The only intention of the proposal is to create on-disk, human- and machine- readable outputs from the DocC compilation process. The proposal will not, on its own, affect documentation HTML pages generated by DocC or make them readable by LLMs. It is deliberately agnostic and non-prescriptive about the downstream uses that the markdown and manifest files can be put to. DocC users should only enable these flags if they have a specific use case for the additional files.

What the proposal is intended to enable is workflows that require the outputs of DocC in a more accessible format, including, but not limited to:

  • Building custom Retrieval-augmented generation (RAG) systems or knowledge graphs for specific sets of documentation.

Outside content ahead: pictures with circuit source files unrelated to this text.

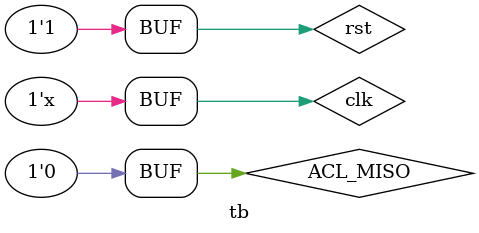
<source format=v>
`timescale 1ns / 1ps

module tb();

reg clk, rst, ACL_MISO;
reg [4:0] btn;
wire [11:0] colour;
wire hsync, vsync, ACL_MOSI, ACL_SCLK, ACL_CSN;


initial begin
    #1  //assert after first timestamp
    clk = 0;
    rst = 0;
    ACL_MISO = 0;
    #10 //after 10 ts
    rst = 1;
end

always begin
    #1 clk = ~clk; 
//    #50000 sw = 3'b111;
//    #60000 sw = 3'b001;
//    #70000 sw = 3'b000;
end

game_top gt_inst(
    .clk(clk), .rst(rst),
    .btn(btn),
    .colour(colour),
    .hsync(hsync), .vsync(vsync),
     .ACL_MISO(ACL_MISO),
    .ACL_MOSI(ACL_MOSI), .ACL_SCLK(ACL_SCLK), .ACL_CSN(ACL_CSN)    
);
endmodule

</source>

  • Passing the markdown content directly to LLM or other tooling for summary generation, coding assistance or analysis tasks such as tone or language consistency.

  • Using custom post-processing to incorporate and serve the markdown files to website visitors

Outside the immediate scope of the proposal, but a valuable follow-on PR, would be a change to the static site generation process in DocC to include an alternate link to the generated markdown in each page’s head :

<link rel="alternate" type="text/markdown" href="https://example.com/symbolname.md">

This would then allow an LLM visiting a given DocC-produced documentation URL, without the ability to run javascript, to obtain the page content in a readable form.